Added together, these problems indicate traditional dilemma zone protection can create issues with safety and efficiency: some cars that need protection don’t get it; and some cars that don’t need it due to their speed receive it anyway.
To solve these problems, let’s look at what the key metric for dilemma zone protection should be. Since the available resource to control is expressed in time — remaining green time + yellow time — vehicle analysis should also be done using time: how many seconds will it take for each vehicle to arrive at the intersection, based on their current location and speed?
In reality, each vehicle has their own individual dilemma zone based on their unique speed and distance. Therefore, the key to providing accurate dilemma zone protection lies in recognizing individual dilemma zones without generalizations which simultaneously over- and under-protect different vehicles. Tracking how long vehicles will take to arrive at the intersection at their current speeds allows technicians to create a suitable dilemma zone range — say, three to five seconds — and then constantly compare vehicle ETA to that figure, taking into account speed changes as vehicles approach the intersection.

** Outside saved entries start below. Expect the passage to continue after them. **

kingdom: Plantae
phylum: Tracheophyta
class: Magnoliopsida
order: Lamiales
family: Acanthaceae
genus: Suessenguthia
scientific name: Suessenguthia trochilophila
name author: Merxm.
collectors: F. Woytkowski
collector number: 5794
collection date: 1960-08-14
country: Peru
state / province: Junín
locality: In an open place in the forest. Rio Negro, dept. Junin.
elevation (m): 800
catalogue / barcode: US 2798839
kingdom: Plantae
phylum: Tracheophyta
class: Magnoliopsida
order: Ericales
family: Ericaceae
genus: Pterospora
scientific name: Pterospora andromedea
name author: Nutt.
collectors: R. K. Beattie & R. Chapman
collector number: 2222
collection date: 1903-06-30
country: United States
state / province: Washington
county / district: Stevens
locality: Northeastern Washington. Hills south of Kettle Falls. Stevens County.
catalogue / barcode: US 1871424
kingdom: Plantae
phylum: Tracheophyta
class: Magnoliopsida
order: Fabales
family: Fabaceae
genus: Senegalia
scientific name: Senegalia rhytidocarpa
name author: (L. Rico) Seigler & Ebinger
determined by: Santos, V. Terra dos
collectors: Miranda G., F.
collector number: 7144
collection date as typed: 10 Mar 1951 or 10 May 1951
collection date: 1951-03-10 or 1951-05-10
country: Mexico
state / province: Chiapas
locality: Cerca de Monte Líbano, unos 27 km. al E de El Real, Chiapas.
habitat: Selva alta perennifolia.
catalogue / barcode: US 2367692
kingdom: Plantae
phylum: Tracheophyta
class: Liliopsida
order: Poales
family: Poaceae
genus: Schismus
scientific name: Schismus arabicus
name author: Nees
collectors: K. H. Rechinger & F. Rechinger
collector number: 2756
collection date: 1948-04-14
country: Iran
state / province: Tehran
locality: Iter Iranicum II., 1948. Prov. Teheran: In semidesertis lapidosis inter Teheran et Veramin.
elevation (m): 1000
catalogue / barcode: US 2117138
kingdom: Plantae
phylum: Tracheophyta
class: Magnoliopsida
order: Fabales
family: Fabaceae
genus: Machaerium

ETA is the most direct and useful metric for considering dilemma zone behavior. From the 2006 research paper Analysis of Dilemma Zone Driver Behavior at Signalized Intersections (Gates, Tim J., Noyce, David A., and Laracuente, Luis; University of Wisconsin–Madison), the authors note: “…the estimated travel time to the intersection at the start of the yellow interval was found to have, by far, the strongest effect on a driver’s likelihood to stop versus go through the intersection.”
Providing dilemma zone protection using ETA rather than speed or distance reflects the reality of vehicular travel: the zone in which faster vehicles should be protected is farther away from the intersection than slower vehicles because of the difference in speed.
Guesswork based on point speeds from a fixed location won’t take into account changes in speed, unless the ETA is being constantly updated at the same time.
Using dynamic ETA tracking, advance detection can protect the dilemma zone for cars travelling at any speed, not just at “typical” speeds in the middle of arbitrarily-chosen percentage boundaries. Each vehicle can have its individual dilemma zone calculated on the fly based on their expected arrival at the intersection — regardless of speed and location — and that value is updated as the vehicle changes speed throughout the detection zone.
Dynamic ETA tracking provides more accurate dilemma zone protection while also preventing the overprotection problem listed above. Each vehicle is protected only for the ETA boundaries that require it; otherwise, it is ignored, leading to more identifiable gap-out opportunities between vehicles. Intersections become both safer and more efficient; although dynamic ETA tracking won’t eliminate the tough dilemma zone decisions drivers may face, it will give drivers in the dilemma zone that extra second of travel to make the decision easier without disrupting the efficiency on side-streets or causing awkward max-out phase changes that can leave vehicles in difficult situations anyway.